An artist, a programmer, a musician, (and a tester): This is the tale of the Outhouse Games team and how friends became family.  It all started way back in 2001, when Chris packed everything he owned into a U-Haul and moved to Orlando on a whim.  From Michigan!  He applied to work security at Universal Studios. He kind of got the job- he got assigned to work at Men in Black at Universal Studios Orlando!

men-in-black

 

This is where he met a young Phil Bias, who was working at Men in Black before attending D.A.V.E. School. These two seemed like opposites, but after getting assigned to work parades together, they gained a mutual appreciation for each other’s work ethic, sense of humor, and love of movies. Within a year, the two became roommates and continued to work together.

In the summer of 2005, Chris, Phil, and Bethany separately attended the same System of a Down concert in downtown Orlando. This is not where the three met.  Bethany was in her 2nd year of teaching middle school chorus. By this time, Chris was a manager at Smarte Carte and maintained the touch screen lockers at both Universal theme parks. Phil was working in the Computer Graphics industry at Wolfhound Inc.  in Longwood, FL. A week after the concert, Chris was browsing in Myspace (haha) and stumbled on Bethany’s profile. He was drawn to her love of music, something which had always been a big part of his life. Bethany was skeptical about meeting people online. However, she gave this guy a chance seeing how he had just attended the System of a Down concert. Music connects people! Bethany and Chris had their first date at Pat O’ Brien’s in City Walk (ask Chris about that sometime…), and from that night forward, they spent most of their time together.  Bethany quickly became the third amigo when the three of them stayed overnight outside of Best Buy waiting to buy XBox 360s!!
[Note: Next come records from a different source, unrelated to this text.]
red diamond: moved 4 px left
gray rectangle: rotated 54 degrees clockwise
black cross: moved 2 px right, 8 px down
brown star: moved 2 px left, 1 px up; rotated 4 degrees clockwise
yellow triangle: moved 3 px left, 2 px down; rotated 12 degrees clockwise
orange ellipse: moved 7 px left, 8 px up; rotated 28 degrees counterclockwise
Through a marriage, the birth of Chris and Bethany’s child “G”, the death of family members, and a couple of career changes, the 3 ½ (the ½ being “G”) have stuck together! They’ve been navigating through life in a very unique way- as 3 best friends supporting each other. At this point, all three have left their previous jobs and careers and are working full time for Outhouse Games studio.
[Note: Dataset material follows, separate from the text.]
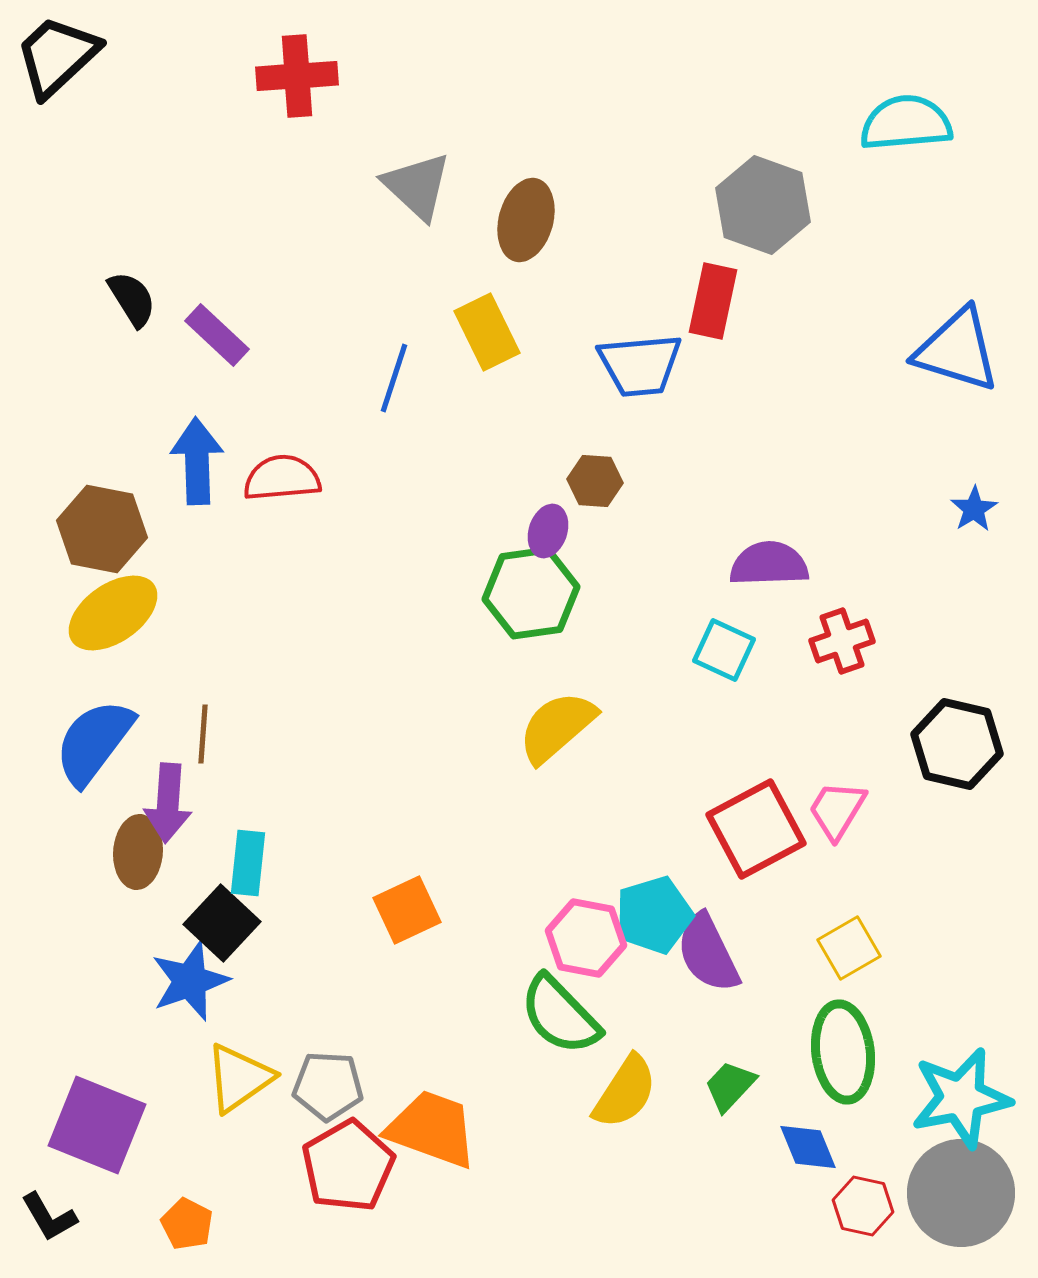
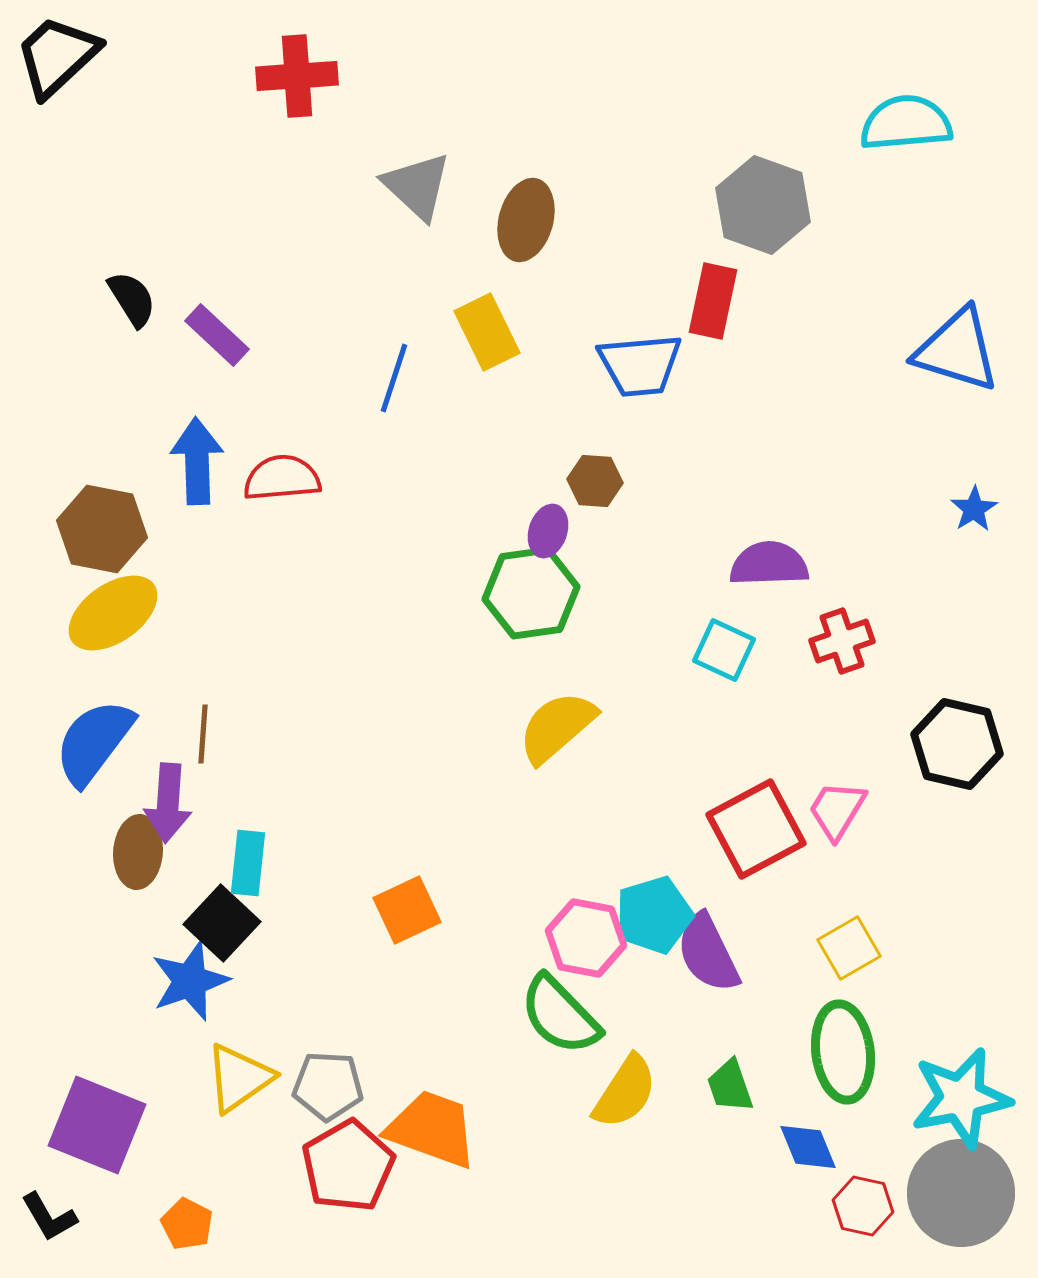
green trapezoid at (730, 1086): rotated 62 degrees counterclockwise
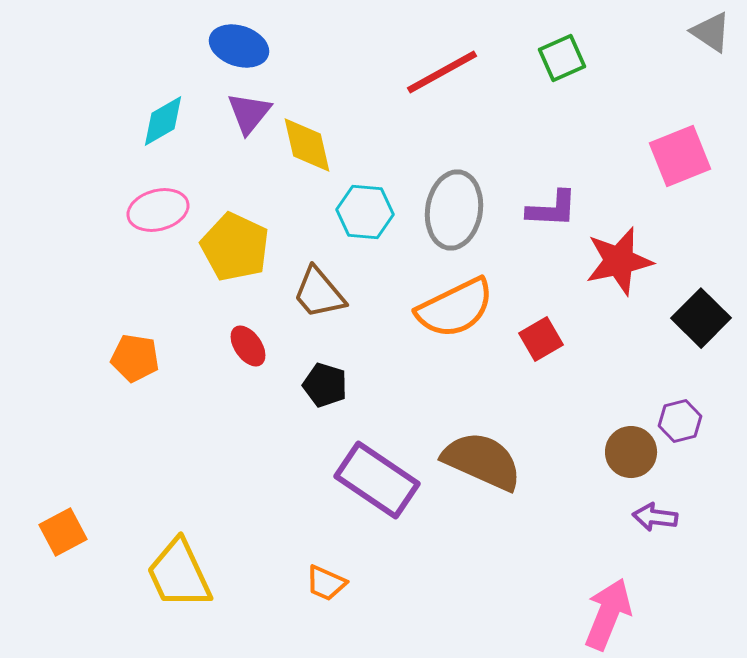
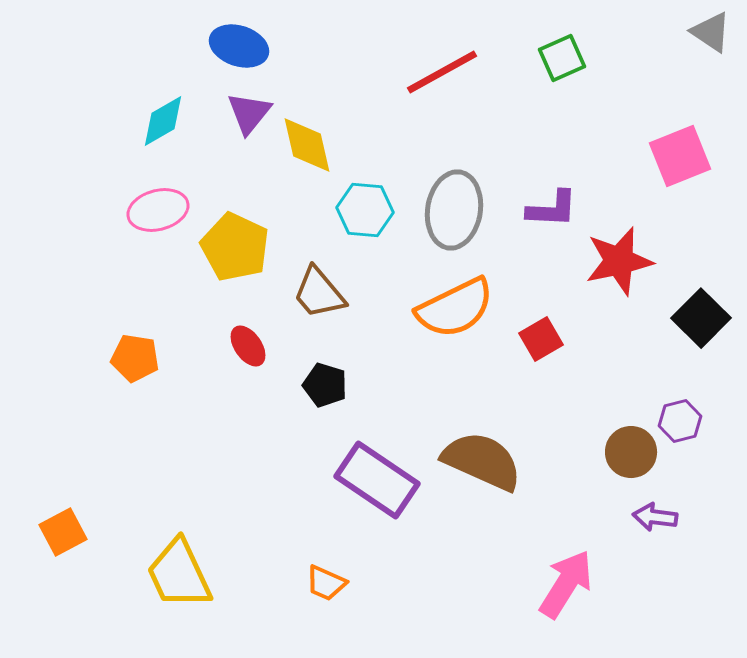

Now that the trio is working at the studio full time, the programmer, the artist, the musician, (and sometimes the tester) can sit side by side as their concepts come to life. Each person brings their creativity to the table for the upcoming title, Damsel in Distress. Keeping the levels  interesting, the obstacles challenging, and the storyline engaging and relatable are not easy tasks, but the saying “2 heads are better than 1” is true.  Even though the amount of time this trio spends together causes them to “occasionally” fight like siblings (and then there’s the married couple working together…), at the end of the day, their passion for games, hard work, and creativity make them Outhouse Games.